Greatness beckons for Deer Park

Ruckman Chris Stewart has a major role to play in Deer Park’s historic quest for a fourth successive premiership. Picture Damian Visentini

There’s vulnerability in every football dynasty.

As flawless as Deer Park has been for nearly four seasons, even their supremacy is questioned sometimes.

On the eve of last year’s finals, the Lions lost to Hoppers Crossing by 73 points, leaving some tipping it was the beginning of the end.

But this was a mere blip on the radar for the Lions when they sauntered to a premiership three-peat with the 136-point annihilation of Werribee Districts in the grand final.

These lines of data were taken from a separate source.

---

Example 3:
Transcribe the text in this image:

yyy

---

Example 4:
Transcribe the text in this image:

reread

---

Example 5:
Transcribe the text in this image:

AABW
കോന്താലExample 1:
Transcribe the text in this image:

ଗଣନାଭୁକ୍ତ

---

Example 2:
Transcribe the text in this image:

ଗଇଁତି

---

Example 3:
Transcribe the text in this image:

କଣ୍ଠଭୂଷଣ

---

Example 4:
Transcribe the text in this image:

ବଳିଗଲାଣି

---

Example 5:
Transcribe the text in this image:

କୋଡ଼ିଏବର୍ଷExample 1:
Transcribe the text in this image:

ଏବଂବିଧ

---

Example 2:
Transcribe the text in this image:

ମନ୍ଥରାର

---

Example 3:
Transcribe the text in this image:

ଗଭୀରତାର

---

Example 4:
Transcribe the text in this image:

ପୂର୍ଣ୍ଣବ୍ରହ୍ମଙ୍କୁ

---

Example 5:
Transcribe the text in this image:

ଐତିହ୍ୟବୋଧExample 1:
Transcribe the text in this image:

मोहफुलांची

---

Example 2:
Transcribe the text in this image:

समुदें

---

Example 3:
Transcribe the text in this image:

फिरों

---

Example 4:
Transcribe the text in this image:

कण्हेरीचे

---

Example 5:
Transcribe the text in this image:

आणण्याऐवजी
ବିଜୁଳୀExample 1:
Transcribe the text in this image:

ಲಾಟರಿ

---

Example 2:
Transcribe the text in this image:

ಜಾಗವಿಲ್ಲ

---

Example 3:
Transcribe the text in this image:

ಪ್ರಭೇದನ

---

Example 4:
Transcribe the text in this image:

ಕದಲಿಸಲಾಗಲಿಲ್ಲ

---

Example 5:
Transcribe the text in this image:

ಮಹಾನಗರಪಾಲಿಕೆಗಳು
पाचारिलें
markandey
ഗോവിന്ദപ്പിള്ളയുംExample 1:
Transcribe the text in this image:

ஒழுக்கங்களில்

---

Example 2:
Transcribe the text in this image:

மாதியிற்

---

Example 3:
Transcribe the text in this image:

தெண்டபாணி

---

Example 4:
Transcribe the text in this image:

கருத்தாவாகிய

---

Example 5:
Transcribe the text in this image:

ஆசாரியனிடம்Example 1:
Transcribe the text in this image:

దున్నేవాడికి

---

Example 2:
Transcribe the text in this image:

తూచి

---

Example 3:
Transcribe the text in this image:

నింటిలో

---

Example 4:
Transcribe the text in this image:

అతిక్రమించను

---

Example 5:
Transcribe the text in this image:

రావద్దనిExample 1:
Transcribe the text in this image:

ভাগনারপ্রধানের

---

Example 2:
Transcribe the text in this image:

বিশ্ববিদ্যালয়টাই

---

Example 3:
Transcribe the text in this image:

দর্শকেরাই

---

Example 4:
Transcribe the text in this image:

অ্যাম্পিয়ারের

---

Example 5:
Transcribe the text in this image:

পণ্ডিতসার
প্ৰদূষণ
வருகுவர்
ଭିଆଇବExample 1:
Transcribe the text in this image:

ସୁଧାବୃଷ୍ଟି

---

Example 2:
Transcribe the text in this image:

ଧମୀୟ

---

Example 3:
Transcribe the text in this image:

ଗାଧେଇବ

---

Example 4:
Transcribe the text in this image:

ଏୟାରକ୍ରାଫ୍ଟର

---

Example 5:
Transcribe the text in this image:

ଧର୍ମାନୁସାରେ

This season though, Deer Park once again showed it was beatable. The Lions lost twice in a month to Albion and Altona – after being unbackable favourites going into both games.

But never write off a champion team. It invariably comes back to bite you on the backside.

This was the wake-up call Deer Park needed and the defending champions responded in the best way possible, reeling off 10 consecutive wins to get that air of invincibility back.

“Our last 10 weeks has been first class,” Lions player-coach Marc Bullen told

Star Weekly.

“The way we’ve turned things around has been very good. We’re training our backsides off and our commitment level has been really good.

“Most guys, whether they’re going for their first, second, third or fourth premiership, are keen to try and win it. That’s the goal and ambition of the footy club.”

History shows that the fourth successive flag is hardest to achieve. It has never been done in the first division, dating back to 1931.

Seven times a three-peat has been achieved, so that is not all that rare, but the elusive fourth flag is the one that drives Deer Park on.

“We had a vision when I got appointed coach back in 2013 to try and stop Spotswood’s dominance,” Bullen said, alluding to the Woodsmen’s four premierships in five years from 2007-11.

“We reassessed our goals at the end of last year and put a real onus on trying to get that fourth flag in a row.

“If we can do that, we can really put ourselves down as a dominant football side in the modern era.”

Deer Park has waited patiently to take its first steps in the 2016 finals. The Lions watched on as Spotswood became the first to be vanquished after an elimination final loss to Altona, a day after Hoppers Crossing edged out Werribee Districts in a close-fought qualifying final.

This means Deer Park will do battle with Hoppers Crossing for the right to move straight through to the grand final.

Even the great teams feel the nerves … Deer Park’s butterflies will be even worse knowing the weight of history is against them. They also have three other hungry finals contenders wanting to deny them their place in history.

“There’s certainly nervous apprehension about what we could be about to achieve,” Bullen said. “Touch wood, we’re tracking alright at the moment … but anything can change overnight.

“We’re certainly confident in our program and the way we’ve been able to put some hard yards into the legs over the course of the last month.

“We’re confident in our playing list and our game style, but you’ve just got to be able to control the controllables.”

With the minor premiership under their belt, a tried and tested pre-finals training program, a 10-game winning streak, finals know-how like no other side, and a mental edge over their opposition, the Lions could not be better prepared for a tilt at history.

Can they do what ICI/Deer Park (1939-41, 2013-15), Braybrook (1944-46, 1954-56, 1973-75), F & Y Socials (1959-61) and Spotswood (2007-09) were not be able to do and capture that elusive four-peat? Let’s see.